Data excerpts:
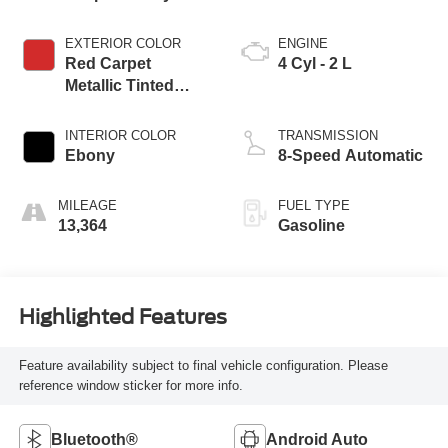
EXTERIOR COLOR
ENGINE
Red Carpet
4 Cyl - 2 L
Metallic Tinted
Clearcoat
INTERIOR COLOR
TRANSMISSION
Ebony
8-Speed Automatic
MILEAGE
FUEL TYPE
13,364
Gasoline
Highlighted Features
Feature availability subject to final vehicle configuration. Please
reference window sticker for more info.
Bluetooth®
Android Auto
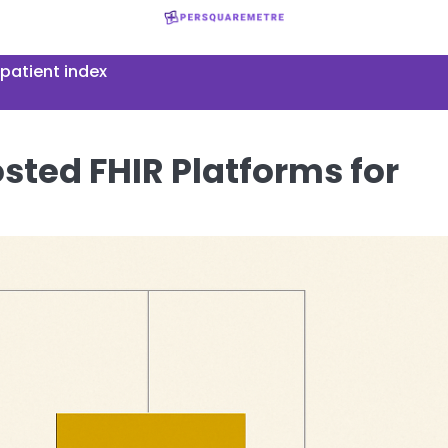
patient index
sted FHIR Platforms for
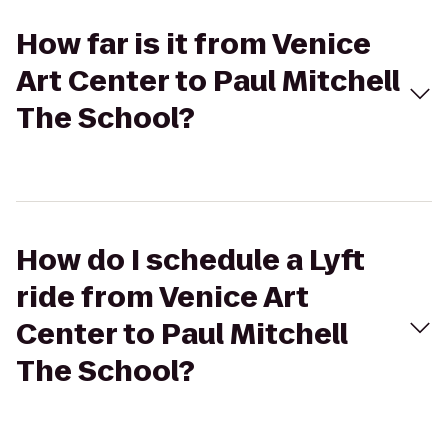
How far is it from Venice
Art Center to Paul Mitchell
The School?
How do I schedule a Lyft
ride from Venice Art
Center to Paul Mitchell
The School?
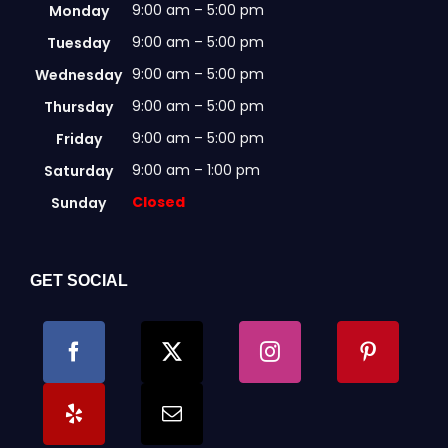
9:00 am – 5:00 pm
Monday
9:00 am – 5:00 pm
Tuesday
9:00 am – 5:00 pm
Wednesday
9:00 am – 5:00 pm
Thursday
9:00 am – 5:00 pm
Friday
9:00 am – 1:00 pm
Saturday
Closed
Sunday
GET SOCIAL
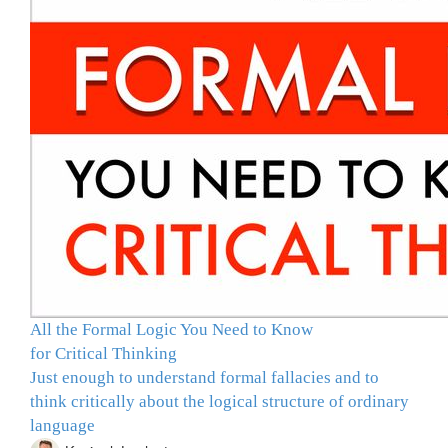
All the Formal Logic You Need to Know
for Critical Thinking
Just enough to understand formal fallacies and to
think critically about the logical structure of ordinary
language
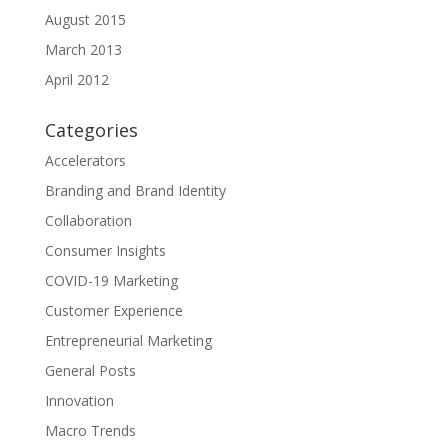
August 2015
March 2013
April 2012
Categories
Accelerators
Branding and Brand Identity
Collaboration
Consumer Insights
COVID-19 Marketing
Customer Experience
Entrepreneurial Marketing
General Posts
Innovation
Macro Trends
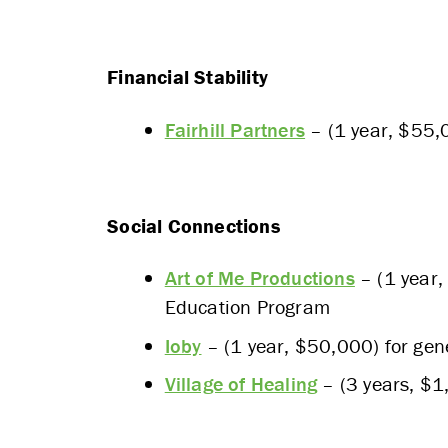
Financial Stability
Fairhill Partners
– (1 year, $55,0
Social Connections
Art of Me Productions
– (1 year,
Education Program
Ioby
– (1 year, $50,000) for gen
Village of Healing
– (3 years, $1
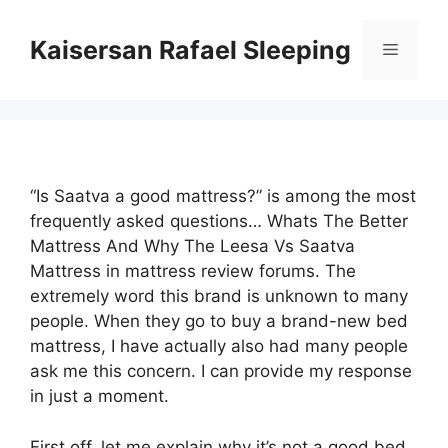
Skip
to
Kaisersan Rafael Sleeping
Menu
content
“Is Saatva a good mattress?” is among the most
frequently asked questions… Whats The Better
Mattress And Why The Leesa Vs Saatva
Mattress in mattress review forums. The
extremely word this brand is unknown to many
people. When they go to buy a brand-new bed
mattress, I have actually also had many people
ask me this concern. I can provide my response
in just a moment.
First off, let me explain why it’s not a good bed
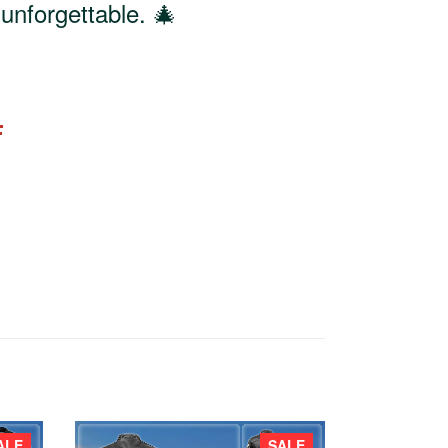
unforgettable. 🎄
F
ALE
SALE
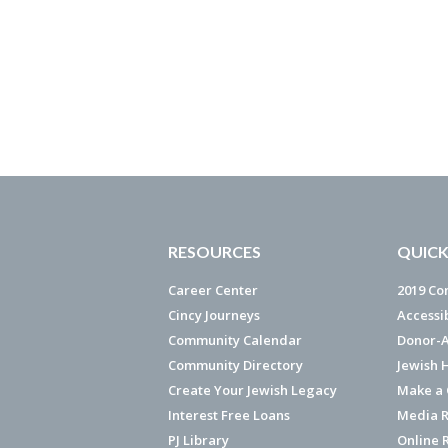
RESOURCES
QUICK
Career Center
2019 Co
Cincy Journeys
Accessi
Community Calendar
Donor-A
Community Directory
Jewish 
Create Your Jewish Legacy
Make a G
Interest Free Loans
Media R
PJ Library
Online 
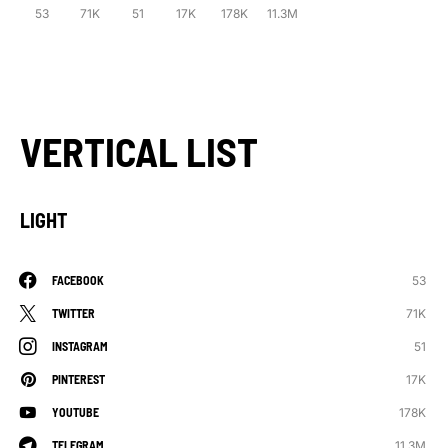
53
71K
51
17K
178K
11.3M
VERTICAL LIST
LIGHT
53
FACEBOOK
71K
TWITTER
51
INSTAGRAM
17K
PINTEREST
178K
YOUTUBE
11.3M
TELEGRAM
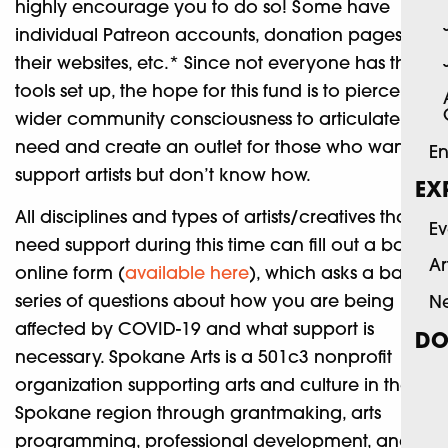
highly encourage you to do so! Some have
individual Patreon accounts, donation pages on
their websites, etc.* Since not everyone has those
tools set up, the hope for this fund is to pierce the
wider community consciousness to articulate the
need and create an outlet for those who want to
En
support artists but don’t know how.
EX
All disciplines and types of artists/creatives that
Ev
need support during this time can fill out a basic
Ar
online form (
available here
), which asks a basic
series of questions about how you are being
N
affected by COVID-19 and what support is
DO
necessary. Spokane Arts is a 501c3 nonprofit
organization supporting arts and culture in the
Spokane region through grantmaking, arts
programming, professional development, and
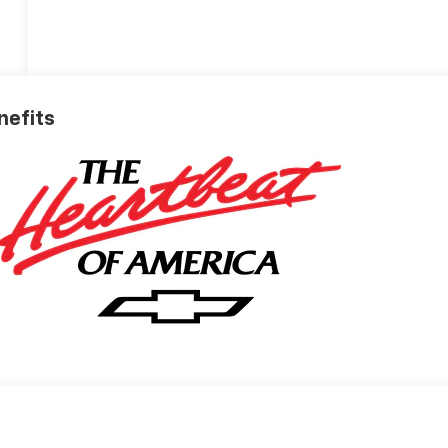
nefits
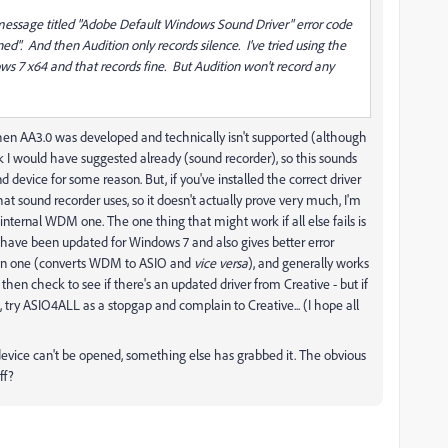
r message titled "Adobe Default Windows Sound Driver" error code
". And then Audition only records silence. I've tried using the
7 x64 and that records fine. But Audition won't record any
hen AA3.0 was developed and technically isn't supported (although
k I would have suggested already (sound recorder), so this sounds
d device for some reason. But, if you've installed the correct driver
t sound recorder uses, so it doesn't actually prove very much, I'm
internal WDM one. The one thing that might work if all else fails is
o have been updated for Windows 7 and also gives better error
ition one (converts WDM to ASIO and
vice versa
), and generally works
O then check to see if there's an updated driver from Creative - but if
, try ASIO4ALL as a stopgap and complain to Creative... (I hope all
e device can't be opened, something else has grabbed it. The obvious
ff?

INSTRUCTIONS FOR THE TASK: Please write out every line of text from the records above word for word, leaving out the pictures.

TASK ANSWER:
EXTERIOR COLOR
ENGINE
Red Carpet
4 Cyl - 2 L
Metallic Tinted
Clearcoat
INTERIOR COLOR
TRANSMISSION
Ebony
8-Speed Automatic
MILEAGE
FUEL TYPE
13,364
Gasoline
Highlighted Features
Feature availability subject to final vehicle configuration. Please
reference window sticker for more info.
Bluetooth®
Android Auto
patient index
sted FHIR Platforms for
How far is it from Venice
Art Center to Paul Mitchell
The School?
How do I schedule a Lyft
ride from Venice Art
Center to Paul Mitchell
The School?
9:00 am – 5:00 pm
Monday
9:00 am – 5:00 pm
Tuesday
9:00 am – 5:00 pm
Wednesday
9:00 am – 5:00 pm
Thursday
9:00 am – 5:00 pm
Friday
9:00 am – 1:00 pm
Saturday
Closed
Sunday
GET SOCIAL
All the Formal Logic You Need to Know
for Critical Thinking
Just enough to understand formal fallacies and to
think critically about the logical structure of ordinary
language
August 2015
March 2013
April 2012
Categories
Accelerators
Branding and Brand Identity
Collaboration
Consumer Insights
COVID-19 Marketing
Customer Experience
Entrepreneurial Marketing
General Posts
Innovation
Macro Trends
Financial Stability
Fairhill Partners
– (1 year, $55,0
Social Connections
Art of Me Productions
– (1 year,
Education Program
Ioby
– (1 year, $50,000) for gen
Village of Healing
– (3 years, $1
Skip
to
Kaisersan Rafael Sleeping
Menu
content
“Is Saatva a good mattress?” is among the most
frequently asked questions… Whats The Better
Mattress And Why The Leesa Vs Saatva
Mattress in mattress review forums. The
extremely word this brand is unknown to many
people. When they go to buy a brand-new bed
mattress, I have actually also had many people
ask me this concern. I can provide my response
in just a moment.
First off, let me explain why it’s not a good bed
unforgettable. 🎄
F
ALE
SALE
RESOURCES
QUICK
Career Center
2019 Co
Cincy Journeys
Accessi
Community Calendar
Donor-A
Community Directory
Jewish 
Create Your Jewish Legacy
Make a G
Interest Free Loans
Media R
PJ Library
Online 
53
71K
51
17K
178K
11.3M
VERTICAL LIST
LIGHT
53
FACEBOOK
71K
TWITTER
51
INSTAGRAM
17K
PINTEREST
178K
YOUTUBE
11.3M
TELEGRAM
highly encourage you to do so! Some have
individual Patreon accounts, donation pages on
their websites, etc.* Since not everyone has those
tools set up, the hope for this fund is to pierce the
wider community consciousness to articulate the
need and create an outlet for those who want to
En
support artists but don’t know how.
EX
All disciplines and types of artists/creatives that
Ev
need support during this time can fill out a basic
Ar
online form (
available here
), which asks a basic
series of questions about how you are being
N
affected by COVID-19 and what support is
DO
necessary. Spokane Arts is a 501c3 nonprofit
organization supporting arts and culture in the
Spokane region through grantmaking, arts
programming, professional development, and
nefits
r message titled "Adobe Default Windows Sound Driver" error code
". And then Audition only records silence. I've tried using the
7 x64 and that records fine. But Audition won't record any
hen AA3.0 was developed and technically isn't supported (although
k I would have suggested already (sound recorder), so this sounds
d device for some reason. But, if you've installed the correct driver
t sound recorder uses, so it doesn't actually prove very much, I'm
internal WDM one. The one thing that might work if all else fails is
o have been updated for Windows 7 and also gives better error
ition one (converts WDM to ASIO and
vice versa
), and generally works
O then check to see if there's an updated driver from Creative - but if
, try ASIO4ALL as a stopgap and complain to Creative... (I hope all
e device can't be opened, something else has grabbed it. The obvious
ff?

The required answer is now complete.